Ünlü oyuncu Gupse Özay‘ın babası Senih Özay, Apple’ın sesli asistan teknolojisi olan Siri üzerinden kullanıcıların gizliliğini ihlal ettiği gerekçesiyle tazminat talebiyle bir dava başlattı. Bu dava, Türkiye‘de bu konuda açılan ilk hukuki süreç olma niteliğini taşıyor. Uzun yıllar avukatlık yapmış olan Senih Özay, “Amerika’da olduğu gibi, Türkiye’de de hesap sorulsun” ifadelerini kullanarak hukuk mücadelesinin temelini attı.
Apple’ın Siri Teknolojisi Gizlilik Endişelerini Artırdı

Amerika Birleşik Devletleri’nde daha önce Apple‘a karşı toplu dava açılmış ve şirket, gizlilik ihlallerinden dolayı 95 milyon dolar ödeme yapmayı kabul etmişti. Dava, Siri‘nin kullanıcıların sesli komutlarını izinsiz kaydettiği ve bu bilgileri reklamcılara satarak ya da kullanarak temel hakları ihlal ettiği iddialarına dayanıyordu. Amerika’daki bu durum, Türkiye’de de benzer bir tartışmayı tetikledi.
Senih Özay’ın hukuki süreci başlatması, Türk kullanıcıların haklarına dikkat çekmek adına önemli bir adım olarak görülüyor. Senih Özay, “Konferanslarımız, kişisel görüşlerimiz ve bireysel bilgilerimiz bu platformlar üzerinden toplandığında, bu verilerin iznimiz olmadan başka şekillerde kullanılması büyük bir insan hakları ihlalidir” dedi.
Davanın Türkiye Boyutu: Gizlilik ve Haklar
İlk adım olarak, Konak Tüketici Sorunları Hakem Heyeti‘ne başvuran Senih Özay, bu konuda daha geniş bir kamuoyu farkındalığı yaratmayı hedefliyor. Konunun hem tüketici hakları hem de kişisel gizlilik açısından Türkiye için bir ilki temsil ettiği vurgulanıyor.
Senih Özay’ın avukatı Murat Fatih Ülkü, hukuki sürecin detaylarını aktarırken, “Amacımız sadece bireysel bir dava süreci değil; bu, Türkiye’deki tüm teknoloji kullanıcılarının hakları için bir sembol niteliği taşıyor.
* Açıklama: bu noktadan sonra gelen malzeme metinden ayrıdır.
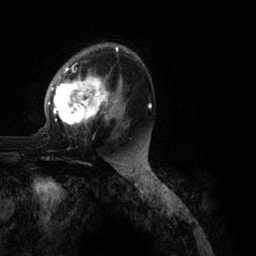
Breast MRI (dynamic contrast-enhanced), one axial slice; slice 73 of 134 in the series (ordered by position); cropped to one breast; dynamic contrast-enhanced series, time point 2 of 6 at this slice position (early post-contrast); 3 T; TE 2.8 ms, TR 7.3 ms; 256 × 256 image matrix, field of view 180 × 180 mm. Female patient.
Outlined on this slice (semi-automatic segmentation, software-assisted and operator-edited):
- enhancing-tissue mask used for the functional tumour volume (all voxels passing the contrast-enhancement thresholds inside the analysis volume; usually the tumour): bounding box [x1, y1, x2, y2] px = [48, 43, 151, 128]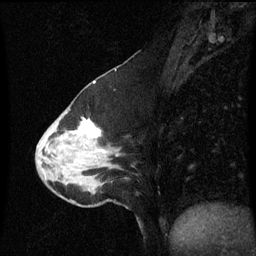
Breast MRI (dynamic contrast-enhanced), one sagittal slice; slice 27 of 60 in the series (ordered by position); dynamic contrast-enhanced series, image 2 of 3 at this slice position (ordered by acquisition); 1.5 T; TE 4.2 ms, TR 8.9 ms; 256 × 256 image matrix, field of view 200 × 200 mm. Patient: female, 50 years. From the clinical record (not read from this slice): setting: breast cancer imaged before/during neoadjuvant chemotherapy; receptor status: HR-positive, HER2-negative.
Annotated regions visible in this slice (semi-automatic segmentation, software-assisted and operator-edited):
- analysis volume of interest (the breast-tissue region the enhancement analysis was run in; not a lesion): bounding box [x1, y1, x2, y2] px = [37, 100, 121, 207]
- tumour enhancement mask (voxels above the 70 % enhancement threshold inside the analysis volume of interest): [73, 120, 101, 139]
Apple gibi büyük şirketlerin, uluslararası arenada kabul ettiği gizlilik standartlarını Türkiye’de de uygulamasını talep ediyoruz,” şeklinde konuştu.
Siri ve Veri Gizliliği

Siri, kullanıcıların sesli komutlarına dayalı olarak çalışan bir yapay zeka teknolojisidir. Ancak, bu teknolojinin zaman zaman kullanıcıların farkında olmadan kayıt yaptığı ve bu kayıtları başka şirketlerle paylaştığı iddiaları süreklilik kazanmıştır. Bu durum, kişisel gizlilik ve veri güvenliği konusunda önemli soru işaretleri yaratmaktadır.
Amerika’daki davaların etkileri, teknoloji devlerinin veri toplama yöntemlerini yeniden gözden geçirmesine yol açsa da, Türkiye gibi farklı pazarlarda benzer bir bilinç ve hukuk mekanizması henüz tam anlamıyla gelişmemiş durumdadır.
Sonuç ve Beklentiler
Gupse Özay’ın babası Senih Özay’ın başlattığı bu hukuki sürecin, Türkiye’de dijital haklar ve kişisel gizlilik tartışmalarını yeniden gündeme getirmesi bekleniyor. Bu dava, teknolojinin sunduğu kolaylıkların ardında gizlenen tehlikelere karşı bir uyarı niteliğindedir.
Önümüzdeki dönemde, bu konunun nasıl bir yönde ilerleyeceği hem tüketiciler hem de teknoloji şirketleri açısından önemli dersler içerebilir.